— INSTRUCTIONS TO FOLLOW —
Render the listing below as a numbered list with one entry per line, skipping blank lines and leaving out the pictures.

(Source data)

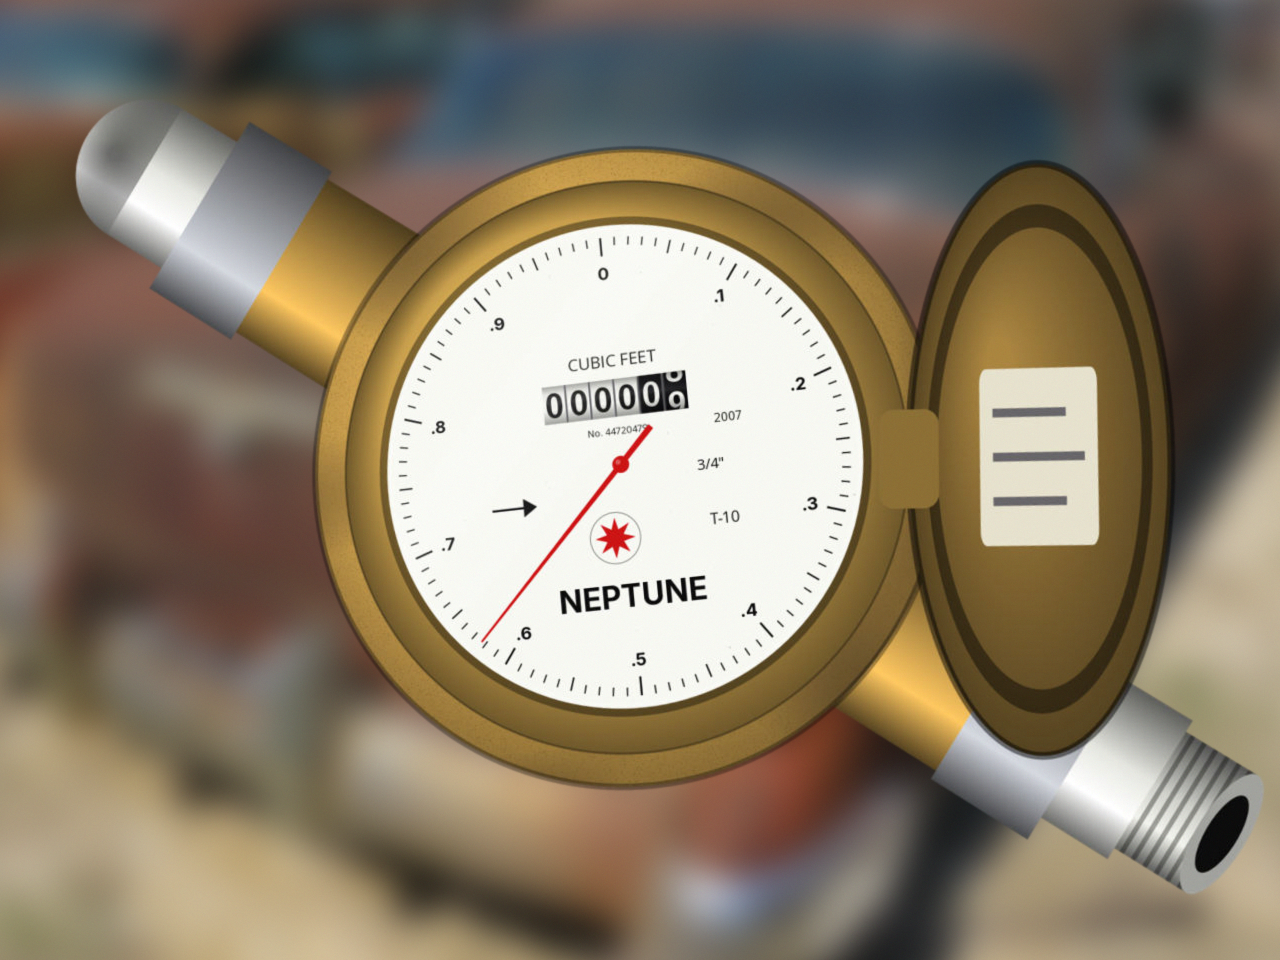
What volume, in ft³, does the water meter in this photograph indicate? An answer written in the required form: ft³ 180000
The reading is ft³ 8.62
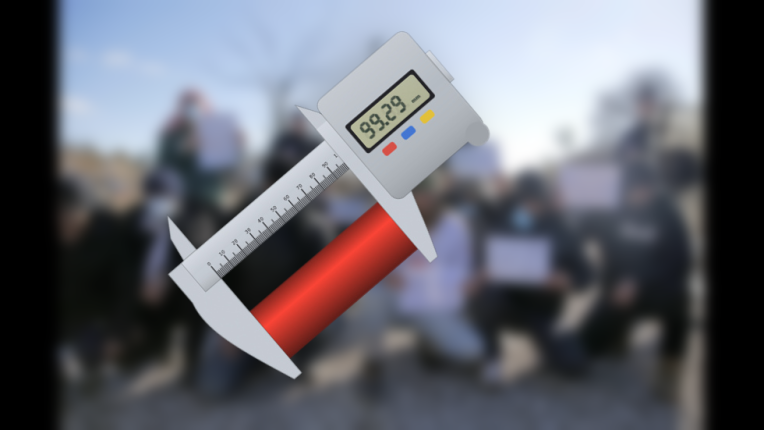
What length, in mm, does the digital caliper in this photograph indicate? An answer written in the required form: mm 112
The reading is mm 99.29
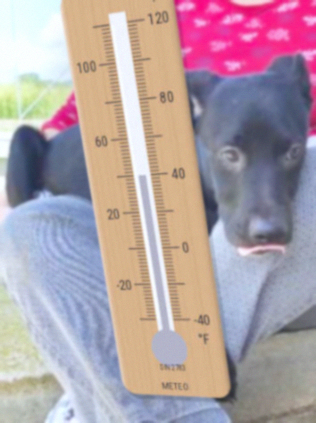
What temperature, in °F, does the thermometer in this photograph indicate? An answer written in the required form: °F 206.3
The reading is °F 40
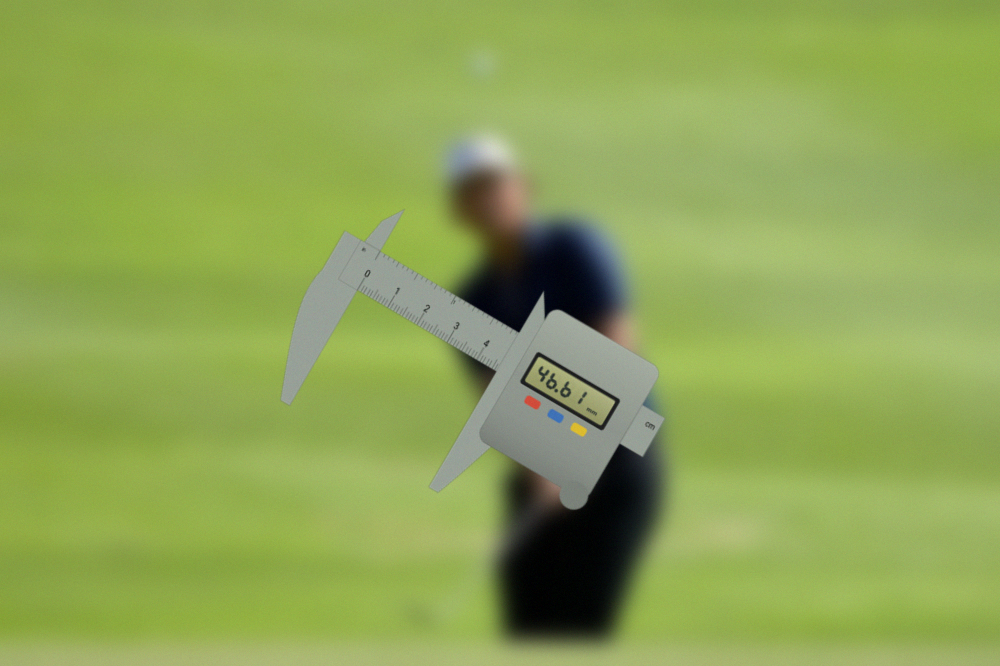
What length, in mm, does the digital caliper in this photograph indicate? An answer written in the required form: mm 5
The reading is mm 46.61
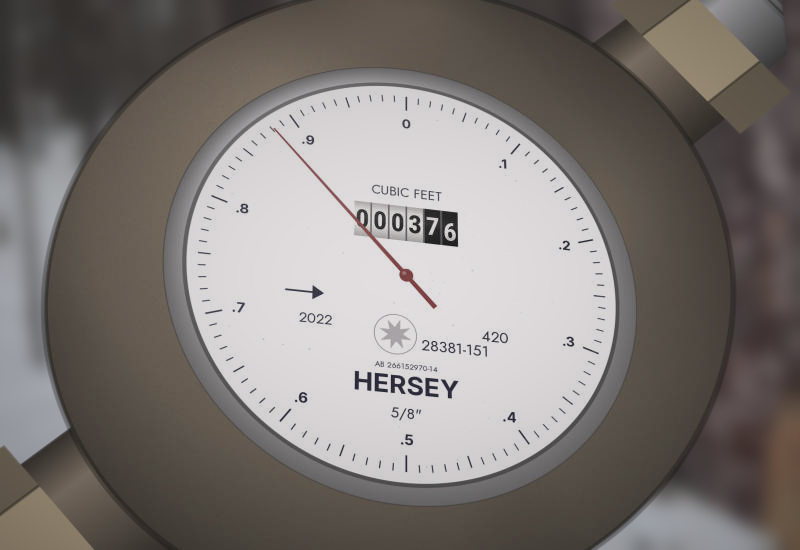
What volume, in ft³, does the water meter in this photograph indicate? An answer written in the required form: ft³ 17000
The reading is ft³ 375.88
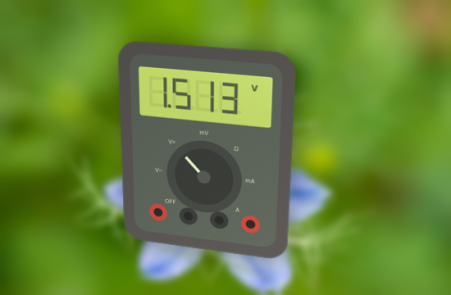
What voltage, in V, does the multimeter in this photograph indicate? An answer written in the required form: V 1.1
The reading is V 1.513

— ANSWER TO THIS TASK —
1. What volume, in ft³, does the water meter in this photograph indicate? An answer written in the required form: ft³ 180000
2. The reading is ft³ 8.62
3. What length, in mm, does the digital caliper in this photograph indicate? An answer written in the required form: mm 112
4. The reading is mm 99.29
5. What temperature, in °F, does the thermometer in this photograph indicate? An answer written in the required form: °F 206.3
6. The reading is °F 40
7. What length, in mm, does the digital caliper in this photograph indicate? An answer written in the required form: mm 5
8. The reading is mm 46.61
9. What volume, in ft³, does the water meter in this photograph indicate? An answer written in the required form: ft³ 17000
10. The reading is ft³ 375.88
11. What voltage, in V, does the multimeter in this photograph indicate? An answer written in the required form: V 1.1
12. The reading is V 1.513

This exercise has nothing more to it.